Le principal opposant à Vladimir Poutine, Alexeï Navalny, s'est interrogé à ce titre sur l'état d'esprit de M. Khodorkovski après cette grâce.

"Tenir le coup pendant dix ans avec une si formidable dignité. Qu'a-t-il aujourd'hui dans la tête et sur le coeur?", a -t-il écrit sur son blog.

Considéré un temps comme l'un des citoyens les plus influents de Russie, Mikhaïl Khodorkovski a été arrêté en 2003 et condamné en 2005 à huit ans de camp pour "escroquerie et fraude fiscale". Cette peine a été portée à 14 ans à l'issue d'un deuxième procès en 2010 pour "vol de pétrole et blanchiment" de 23,5 milliards de dollars, toutes accusations dénoncées comme infondées par ses avocats. La peine sera ensuite réduite à 11 ans.

Pour les défenseurs des droits de l'homme et de nombreux observateurs étrangers, Mikhaïl Khodorkovski, aujourd'hui âgé de 50 ans, a été la victime d'un règlement de comptes organisé par Vladimir Poutine. Condamné pour avoir affiché son indépendance et ses ambitions politiques, et financé l'opposition, il est devenu le symbole de la dérive autoritaire de la Russie.

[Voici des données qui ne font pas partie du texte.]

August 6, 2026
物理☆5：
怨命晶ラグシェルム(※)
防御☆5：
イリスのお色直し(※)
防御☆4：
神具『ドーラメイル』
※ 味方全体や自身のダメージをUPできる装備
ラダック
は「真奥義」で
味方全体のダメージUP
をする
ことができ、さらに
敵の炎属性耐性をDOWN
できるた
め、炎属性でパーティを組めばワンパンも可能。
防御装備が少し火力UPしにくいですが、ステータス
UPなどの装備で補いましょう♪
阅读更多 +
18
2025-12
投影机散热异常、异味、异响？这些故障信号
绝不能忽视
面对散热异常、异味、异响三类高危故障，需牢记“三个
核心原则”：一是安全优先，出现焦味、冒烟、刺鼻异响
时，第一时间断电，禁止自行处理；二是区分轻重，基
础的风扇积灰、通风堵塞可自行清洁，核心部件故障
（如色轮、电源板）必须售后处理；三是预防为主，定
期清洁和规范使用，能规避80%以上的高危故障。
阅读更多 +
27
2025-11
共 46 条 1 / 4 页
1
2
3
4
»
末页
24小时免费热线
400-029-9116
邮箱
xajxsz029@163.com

Sa grâce est à rapprocher de l'amnistie adoptée mercredi, qui devrait lever les poursuites contre l'équipage de Greenpeace, parmi lesquels 26 étrangers, et libérer les deux jeunes femmes emprisonnées du groupe contestataire Pussy Riot, deux dossiers qui ont contribué à détériorer encore l'image de la Russie dans le monde.

La libération de M. Khodorkovski est "un signal très important", a déclaré l'économiste russe Sergueï Gouriev, réfugié en France après avoir été interrogé à plusieurs reprises en Russie sur ses relations avec M. Khodorkovski.

"En soi, cela ne change rien, mais cela donne de l'espoir à tous les investisseurs", a ajouté M. Gouriev dans un courriel à l'AFP, ajoutant qu'il n'avait pas pour autant l'intention pour l'instant de rentrer en Russie.

Pour le journal Vedomosti, "Poutine a plusieurs raisons pour avoir voulu résoudre le cas Khodorkovski: la dégradation de l'image de la Russie à la veille des JO de Sotchi, la stagnation de l'économie, le mauvais climat des affaires". La nouvelle de la grâce a fait monter la Bourse jeudi, a observé ce quotidien des affaires.

Le principal associé de M. Khodorkovski, Platon Lebedev, arrêté, jugé et condamné avec lui, devrait pour sa part sortir de détention en mai 2014. Son avocat a déclaré à l'agence Interfax qu'il allait évoquer avec lui la possibilité d'une demande de grâce.